I can’t get my head wrapped around the assertion that, “Once you hit a certain threshold of traffic, either you need to strip out all the costly neat stuff that Rails does for you (RJS, ActiveRecord, ActiveSupport, etc.) or move the slow parts of your application out of Rails, or both.” Why would you do this? When I initially read this I thought that he was talking about moving portions of the app out to another language so that they could specify multiple database connections. But that doesn’t follow from the assertion that you need to, “strip out all the costly neat stuff that Rails does for you.” So he is talking about application performance, in spite of the fact that he’s demonstarted no reason that horizontal scaling of the application servers won’t continue to work for them (in fact, he talks about how easy it is to have Joyent roll out new slices to handle exactly this in the next question’s answer). I’m not alone in thinking that this is what was meant as David comments that, “If your bottleneck has moved to the database, you probably won’t see big results by replacing pretty constructs with ugly ones. In other words, if a database query is taking 0.5 seconds, improving a loop from 0.05 to 0.01 seconds is not worth bothering with at this point.”

Can someone from Twitter please expand on why this would be necessary because given the context of where Alex has said that you’re seeing performance issues it makes no sense.

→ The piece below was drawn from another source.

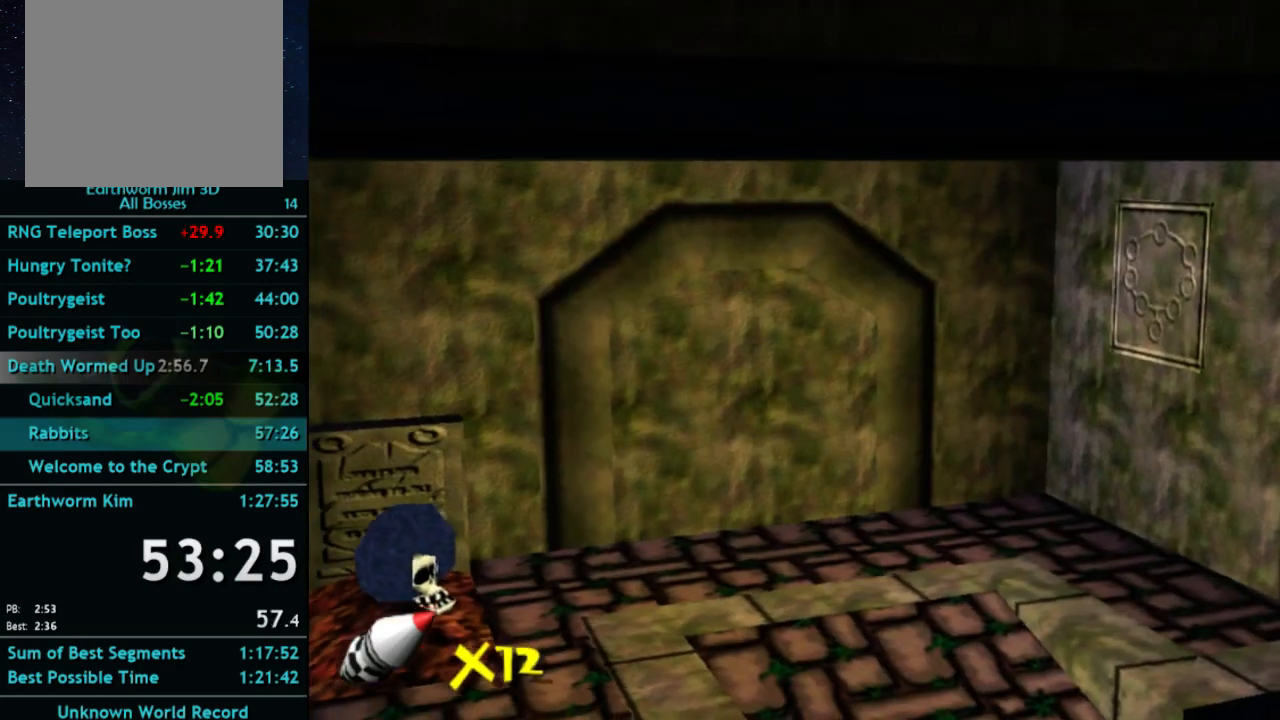
{"buttons": [], "left_stick": "up", "right_stick": "center", "events": [[200, "X", "down"], [267, "A", "down"], [267, "X", "up"], [300, "A", "up"]]}
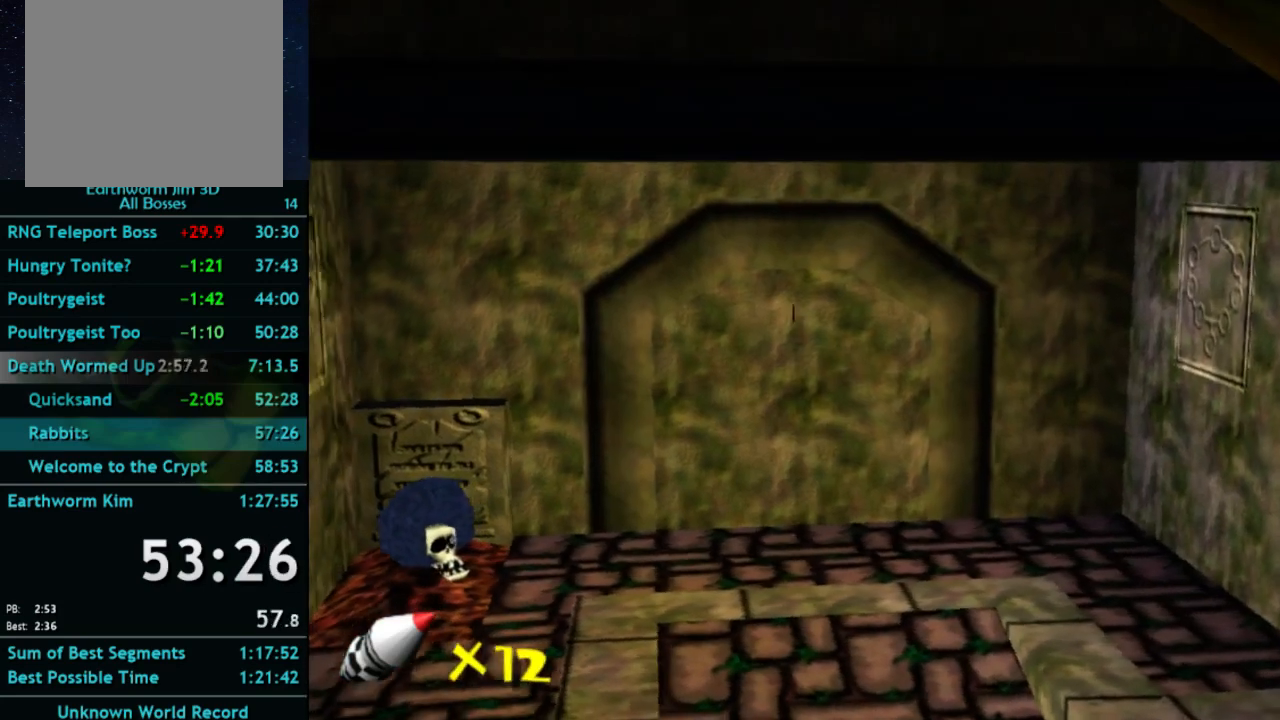
{"buttons": ["X"], "left_stick": "up", "right_stick": "center", "events": [[100, "X", "down"], [167, "A", "down"], [167, "X", "up"], [200, "A", "up"], [467, "X", "down"]]}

It’s also worth mentioning that there shouldn’t be doubt in anybody’s mind at this point that Ruby itself is slow. It’s great that people are hard at work on faster implementations of the language, but right now, it’s tough. If you’re looking to deploy a big web application and you’re language-agnostic, realize that the same operation in Ruby will take less time in Python. All of us working on Twitter are big Ruby fans, but I think it’s worth being frank that this isn’t one of those relativistic language issues. Ruby is slow.

Good grief. While Ruby is comparitively slow (I’ve not seen anyone arguing that it’s not) and while there are multiple efforts to get this addressed, it also has nothing to do with the issue that Twitter is seeing. A faster Ruby would mean that they would need fewer application servers, not that they’d see any decrease in the number of queries to the database.

Sorry, but in my opinion these are (all but one) crap complaints raised in a pretty shitty interview. Both Ryan and Rafe have weighed in with observations of their own that are worth reading.

Updates: if this type of stuff blows your hair back, then I highly recommend Cal Henderson’s, “Building Scalable Web Sites.”

Tim Bray has weighed in:

In the big picture, Twitter did exactly the right thing. They had a good idea and they buckled down and focused on delivering something as cool as possible as fast as possible, and it’s really hard, in early 2007, to beat Rails for that. When all of a sudden there were a few tens of thousands of people using it, then they went to work on the scaling.

Tim did a much better job at making lemonade out of lemons than I did. I was too focused on trying to figure out what the specific issues that they’d encountered were (that were legitimate) because these things do blow my hair back.

It’s 10.30 PM on Saturday night and I’ve just received a very polite and informative email from Alex. This post is getting a little long, so tomorrow I’ll write up a new post with the information that Alex has provided. That post is up now.